Well, over there at Toys for Bob they had to listen to all that music and recreate every bassline, every melody. And not just the melody, but the sound that the melody was played on. He had to go find all these old samples, and in some cases, newer, richer versions of the sample. I was working in 8-bit technology. And I don't know what the bits are up to now, but it's a lot higher resolution. So, he had to listen to it all and rebuild it all. It is the same composition. But there's something that we talked about back in the day, which was that the music would interact with the gameplay. When Spyro goes into a dark place, the music gets darker. When he comes out into a sunny field, the music gets lighter, so the music actually interacts with the gameplay. That was our plan. But they ran out of memory and bandwidth in the old version of the game.
Well now, the reason they rebuilt it was so that they could do all that stuff. They got plenty of bandwidth now, and they can do all that, so the same music is playing but it interacts with the environment that the dragon is in, and I just love it. It’s beautiful. But here's the kicker, fans can be very possessive and they don't want it new and better. They want it the same. And that is available. You can also make a switch to the original stereo music that I made 20 years ago in this new version.
How do you feel about the soundtrack now, just as a musician who is able to listen to it with fresh ears?
It shows that the strange thing about creativity is that on this [series] I had to deliver a high volume. Each year, I had to deliver like 30 tracks of four, five minutes duration. Man, I just had to churn and burn. Now, you would think that music created under those conditions would be shallow, but the opposite is true. Something about having to work at that speed means that all you've got time for is instinct. And guess what? Instinct, when it comes to creating music, is better than intellect. The music gets deeper and better because you've got this momentum, and you really get on a roll.
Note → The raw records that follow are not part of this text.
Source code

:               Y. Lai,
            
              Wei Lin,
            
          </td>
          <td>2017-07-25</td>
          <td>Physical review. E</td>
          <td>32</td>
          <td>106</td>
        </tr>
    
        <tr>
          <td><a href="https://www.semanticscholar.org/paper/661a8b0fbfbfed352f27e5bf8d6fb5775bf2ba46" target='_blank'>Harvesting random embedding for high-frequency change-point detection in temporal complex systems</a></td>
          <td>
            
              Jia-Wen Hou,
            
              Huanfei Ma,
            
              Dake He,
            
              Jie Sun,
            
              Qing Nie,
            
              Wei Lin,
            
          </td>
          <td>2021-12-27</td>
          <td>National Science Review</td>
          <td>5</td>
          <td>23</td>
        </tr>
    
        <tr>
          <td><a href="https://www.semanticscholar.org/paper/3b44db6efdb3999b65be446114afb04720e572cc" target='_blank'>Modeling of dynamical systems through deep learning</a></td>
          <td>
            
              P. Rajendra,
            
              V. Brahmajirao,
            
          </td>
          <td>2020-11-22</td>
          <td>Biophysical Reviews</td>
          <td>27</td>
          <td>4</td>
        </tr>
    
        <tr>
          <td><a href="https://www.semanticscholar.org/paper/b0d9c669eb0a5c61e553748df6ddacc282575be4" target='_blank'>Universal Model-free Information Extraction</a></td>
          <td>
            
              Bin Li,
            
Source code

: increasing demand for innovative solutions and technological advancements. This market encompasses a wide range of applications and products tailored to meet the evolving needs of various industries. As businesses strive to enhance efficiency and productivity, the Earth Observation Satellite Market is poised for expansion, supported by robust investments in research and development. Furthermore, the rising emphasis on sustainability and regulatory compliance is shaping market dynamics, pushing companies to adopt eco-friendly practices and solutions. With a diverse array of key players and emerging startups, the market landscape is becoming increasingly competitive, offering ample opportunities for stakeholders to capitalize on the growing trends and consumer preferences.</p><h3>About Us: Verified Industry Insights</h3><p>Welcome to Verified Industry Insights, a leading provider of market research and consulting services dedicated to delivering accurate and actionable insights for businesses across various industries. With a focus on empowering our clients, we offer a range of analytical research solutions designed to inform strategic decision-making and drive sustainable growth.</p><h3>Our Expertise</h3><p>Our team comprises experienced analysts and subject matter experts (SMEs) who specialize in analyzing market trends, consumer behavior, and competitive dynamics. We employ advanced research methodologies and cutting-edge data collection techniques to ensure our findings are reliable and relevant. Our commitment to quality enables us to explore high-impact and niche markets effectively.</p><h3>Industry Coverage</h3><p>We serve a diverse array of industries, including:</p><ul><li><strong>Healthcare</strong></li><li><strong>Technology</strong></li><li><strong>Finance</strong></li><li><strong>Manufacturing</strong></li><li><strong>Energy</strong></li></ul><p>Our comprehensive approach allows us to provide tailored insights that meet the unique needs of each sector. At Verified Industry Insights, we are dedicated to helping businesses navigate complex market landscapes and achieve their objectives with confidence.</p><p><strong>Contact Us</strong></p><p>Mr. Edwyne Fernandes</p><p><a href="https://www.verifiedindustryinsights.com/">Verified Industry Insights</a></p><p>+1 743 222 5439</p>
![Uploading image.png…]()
So, the music I wrote for a seemingly shallow enterprise such as a video game for children actually is some of the deepest music that I ever wrote. Deeper than the music I wrote for Oliver Stone, for instance. I don't do film music anymore. I've retired from that, but I learned how to compose and orchestrate for an orchestra, and that's what I do now. I'm in opera. I write concertos for big, bad orchestras. They go out there and play with 60 guys, acoustic, rather than three guys with Joyo amplifiers, and I prefer the 60 guys. And because of that, I finally got around to writing my big Spyro concerto. I was just doing that, cramming all those themes, those basslines, those riffs, those pieces into this symphonic composition, when the call came in saying that they were rebooting the game and the music. And they asked if I could see my way towards creating one more piece of music? Because they've got one page that's new which is the opening page [menu] where you take a left or you go to your right with Spyro. And I said, "Well, it so happens that I've got this big, humongous orchestral piece. How 'bout that?" I played a few bars of it and done. That new piece is in the beginning [of the Trilogy].
With a certain demographic of fan, do you get more recognition for your Spyro work versus your work with The Police?
Yeah, there is a demographic for whom I am the guy who did Spyro. All those thirty-something year-olds, which is the age of my kids, they weren't around when The Police were around. My own kids have no idea that I used to be a rock-star. I'm just dad with a hole in my sock. So, for that age group my rock and roll years don't have nearly the same resonance as Spyro.
Has it made you think that perhaps you'd like to get back into doing big, grand orchestral music for gaming again, or are you okay with leaving your mark with this series?
Well, orchestras in games are dime a dozen these days. They routinely hire a 60-piece orchestra for a video game. So, I've got other fish to fry. Spryo is my one and only game. I’ll quit while I'm ahead.
Well, with your son developing at Insomnia, maybe you should never say never and score one of his games?
I hadn't thought of that actually. It was really fun work, and I probably would consider it.
The Spyro Reignited Trilogy, which will be released on Nov. 13, 2018.